I don’t have a title for this post, so I will simply call it, “The December Post.” Our semester finished at the end of last week. While I remember the academic calendar particularly from my high school and undergraduate years, I’m still getting used to it at work. Things slowly ramp up with two peaks: midterms, and then the end of the semester. The last couple of weeks after Thanksgiving were a race to the end that still took me by surprise. Now we can rest, except I can’t really unwind for a number of reasons.
During a normal semester we close up with Finals Fest, which is part celebration of the end of term, and part coping mechanism for all of us. While this event is aimed at students, but we can all use hot chocolate. There is periodic programming, like games and tutoring. I hear that by the end the library staff are full of sugar and then leave in a haze of chocolate.

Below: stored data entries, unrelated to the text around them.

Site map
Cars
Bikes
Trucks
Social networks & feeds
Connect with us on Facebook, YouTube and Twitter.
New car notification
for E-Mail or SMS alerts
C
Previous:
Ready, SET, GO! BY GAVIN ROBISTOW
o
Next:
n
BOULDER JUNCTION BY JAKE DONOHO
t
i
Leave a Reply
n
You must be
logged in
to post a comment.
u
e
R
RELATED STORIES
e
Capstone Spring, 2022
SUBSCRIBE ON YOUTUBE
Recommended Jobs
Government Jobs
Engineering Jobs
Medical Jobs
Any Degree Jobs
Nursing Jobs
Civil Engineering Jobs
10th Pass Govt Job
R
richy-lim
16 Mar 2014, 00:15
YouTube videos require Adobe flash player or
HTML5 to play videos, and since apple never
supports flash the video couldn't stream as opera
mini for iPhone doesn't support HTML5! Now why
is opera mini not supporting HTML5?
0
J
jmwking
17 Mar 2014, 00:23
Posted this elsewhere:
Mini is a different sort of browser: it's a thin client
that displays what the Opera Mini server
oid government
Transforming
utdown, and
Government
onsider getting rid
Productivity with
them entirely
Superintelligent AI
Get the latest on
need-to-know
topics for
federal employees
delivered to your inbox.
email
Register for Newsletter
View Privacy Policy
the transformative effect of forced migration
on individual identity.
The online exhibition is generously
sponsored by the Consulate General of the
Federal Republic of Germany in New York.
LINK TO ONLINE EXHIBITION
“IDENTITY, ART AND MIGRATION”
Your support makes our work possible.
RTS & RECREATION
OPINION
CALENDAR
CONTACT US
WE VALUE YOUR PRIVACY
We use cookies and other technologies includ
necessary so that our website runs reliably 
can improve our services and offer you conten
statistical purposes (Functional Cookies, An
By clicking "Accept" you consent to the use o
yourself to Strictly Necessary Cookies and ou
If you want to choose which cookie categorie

Since we can’t do any of these things this year, I did my best to replicate the whimsy remotely. I’m proud of this, though turnout was not high:
Virtual Finals Fest Fall 2020
I realize that when I wrote, “As the character Arthur Dent says in the book, The Hitchhiker’s Guide to the Galaxy, “‘Don’t Panic. It’s the first helpful or intelligible thing anybody’s said to me all day’” I was trying to reassure myself just as much as our students. I’m scared right now, and I didn’t need to take tests during a pandemic!
I remember dry heaving on a test handed to me by my scariest professor, Dr. Adams (name changed) my freshman year. I remember after a semester of studying, staying up late to make that final push. I never pulled an all nighter, but I remember getting little sleep. I remember working in the computer lab (that was a thing) to crank out papers since I wasn’t sent to school with a computer. Lastly, as was common for me, once the stress ended, I got sick first and then a break second. I remember this time of sheer panic well.
My college experience wasn’t ideal in some ways, but I didn’t have to go through this period of time while worried about friends and family. I wasn’t grieving the loss of people who died of this disease, maybe, while getting sick myself. I wasn’t living with extended family who one, by one passed the virus around. I can only sympathize, but haven’t lived this experience. I have to say to our students: you made it. You finished, and that is enough for now. If you are able, get some sleep.